Entretemps, on mange des huitres, toujours présentées sur le plateau tournant et servies avec des crépinettes, ces saucisses plates à l’Armagnac et à la truffe, une tradition bordelaise. Ensuite arrive le plat national philippin, l’Adobo, en hommage à Tatiana Lehva (sa compagne, chef du Servan, NDLR) pour quand même cuisiner quelque chose ! Dans la même cocotte on mélange volaille et poitrine de cochon en ragoût, avec une sauce à base de sucre, de vinaigre et de sauce soja. Le tout est servi avec du riz blanc et un condiment concombre, coriandre, oignons, etc… Tout ça doit dégager des odeurs !
Pour finir, une touche traditionnelle avec la bûche, une génoise au chocolat roulée faite maison, recette secrète de la famille Grébaut. Et puisque boire du Champagne est une sorte de passage obligé, autant le faire bien. Je recommande le travail barré de Vincent Charlot Tanneux, « Fruit de ma passion », notre nouvelle trouvaille à Septime la Cave.
François Simon : aller vers le baroque
Son CV – Longtemps critique culinaire redouté au Figaro, François Simon anime depuis 2013 l’émission Paris Dernière et écrit des livres. Son prochain sort en mars et s’intitule Table vivante (Skira), en collaboration avec Pierre Jancou.
Son anti-repas de Noël – Faire un réveillon singulier, pour moi, c’est se concentrer sur un seul produit. On capte ce qu’on aime, le chocolat, le pain, le beurre, le foie gras, les huitres, les langoustines, les œufs, que sais-je, et on centre tout là-dessus. Monomaniaque, mono-plaisir, égocentrisme pur. On perfore la spirale, on entre dans l’obsession en une danse incantatoire, comme un derviche tourneur. On accélère le manège, des grappes tombent. Cela écarte les fâcheux. Les amis qui vous aiment restent, pas les autres. Il faut le faire avec les formes, chemise blanche de rigueur, un peu de sérieux dans le cynisme, avec des musiques appropriées : bruits de dauphin, chants de baleine pour les huitres ; des vins noirs pour le chocolat.

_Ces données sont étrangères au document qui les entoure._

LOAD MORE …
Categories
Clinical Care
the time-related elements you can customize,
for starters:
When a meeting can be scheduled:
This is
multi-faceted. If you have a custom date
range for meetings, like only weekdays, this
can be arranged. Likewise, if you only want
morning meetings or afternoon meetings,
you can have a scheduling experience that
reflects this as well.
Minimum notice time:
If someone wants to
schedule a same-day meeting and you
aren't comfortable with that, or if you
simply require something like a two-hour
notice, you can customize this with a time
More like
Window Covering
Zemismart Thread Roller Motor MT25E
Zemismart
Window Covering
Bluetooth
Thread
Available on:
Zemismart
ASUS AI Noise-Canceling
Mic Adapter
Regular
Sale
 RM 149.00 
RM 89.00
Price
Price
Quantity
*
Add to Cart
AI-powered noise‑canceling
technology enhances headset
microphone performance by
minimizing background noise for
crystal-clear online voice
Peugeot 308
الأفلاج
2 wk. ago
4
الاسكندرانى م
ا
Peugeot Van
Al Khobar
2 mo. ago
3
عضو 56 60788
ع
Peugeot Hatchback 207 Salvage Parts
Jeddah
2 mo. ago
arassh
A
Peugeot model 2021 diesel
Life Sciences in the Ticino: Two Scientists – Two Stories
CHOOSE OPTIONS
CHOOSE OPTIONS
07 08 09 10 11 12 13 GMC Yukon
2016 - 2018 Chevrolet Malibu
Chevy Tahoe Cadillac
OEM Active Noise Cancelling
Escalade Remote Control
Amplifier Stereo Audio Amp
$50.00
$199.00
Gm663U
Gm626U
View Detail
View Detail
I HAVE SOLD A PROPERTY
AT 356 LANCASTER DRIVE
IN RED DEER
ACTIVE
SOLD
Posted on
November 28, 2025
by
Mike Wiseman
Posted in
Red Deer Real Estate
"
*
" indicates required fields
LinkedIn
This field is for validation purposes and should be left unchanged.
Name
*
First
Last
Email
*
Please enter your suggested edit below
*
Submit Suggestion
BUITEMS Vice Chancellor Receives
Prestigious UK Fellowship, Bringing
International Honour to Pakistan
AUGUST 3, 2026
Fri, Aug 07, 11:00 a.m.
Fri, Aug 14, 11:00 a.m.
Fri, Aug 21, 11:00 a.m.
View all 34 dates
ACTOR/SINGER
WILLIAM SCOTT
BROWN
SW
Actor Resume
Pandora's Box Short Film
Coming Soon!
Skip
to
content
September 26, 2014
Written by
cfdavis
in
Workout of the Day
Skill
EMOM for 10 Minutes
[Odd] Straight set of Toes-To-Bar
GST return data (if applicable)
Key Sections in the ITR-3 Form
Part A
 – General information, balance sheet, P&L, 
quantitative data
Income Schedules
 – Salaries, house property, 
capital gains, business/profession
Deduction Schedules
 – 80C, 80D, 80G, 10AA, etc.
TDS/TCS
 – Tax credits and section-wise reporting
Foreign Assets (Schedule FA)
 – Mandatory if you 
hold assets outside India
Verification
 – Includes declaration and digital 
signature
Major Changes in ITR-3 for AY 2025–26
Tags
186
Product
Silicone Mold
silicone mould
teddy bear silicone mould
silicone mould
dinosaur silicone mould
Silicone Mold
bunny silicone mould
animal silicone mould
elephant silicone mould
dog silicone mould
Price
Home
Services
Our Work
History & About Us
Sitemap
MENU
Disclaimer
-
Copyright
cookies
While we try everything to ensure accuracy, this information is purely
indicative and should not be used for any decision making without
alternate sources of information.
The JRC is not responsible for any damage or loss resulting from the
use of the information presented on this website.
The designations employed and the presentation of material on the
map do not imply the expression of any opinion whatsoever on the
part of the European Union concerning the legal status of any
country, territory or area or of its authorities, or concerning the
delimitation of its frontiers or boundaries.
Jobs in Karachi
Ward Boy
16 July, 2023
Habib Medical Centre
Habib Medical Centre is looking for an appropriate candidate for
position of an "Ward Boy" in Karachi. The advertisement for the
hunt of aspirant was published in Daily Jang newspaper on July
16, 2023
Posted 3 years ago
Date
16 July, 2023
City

Le but est d’aller dans le baroque, d’exacerber ce qui nous énerve avec les fêtes. On peut sortir de chez soi, filer sur un banc public, ou diner dans sa voiture avec de la musique et en mettant le chauffage à fond. On peut chercher un endroit extrême, un bout du monde. Des bouts du monde, il y en a partout, tous les cinquante kilomètres… A Paris et dans les environs, l’île de la cité, le toit de l’aéroport d’Orly… On peut même opter pour le toit de son propre immeuble, il y a toujours une trappe, c’est féérique et dangereux. On exorcise ces moments pénibles et redondants en les poussant au vice.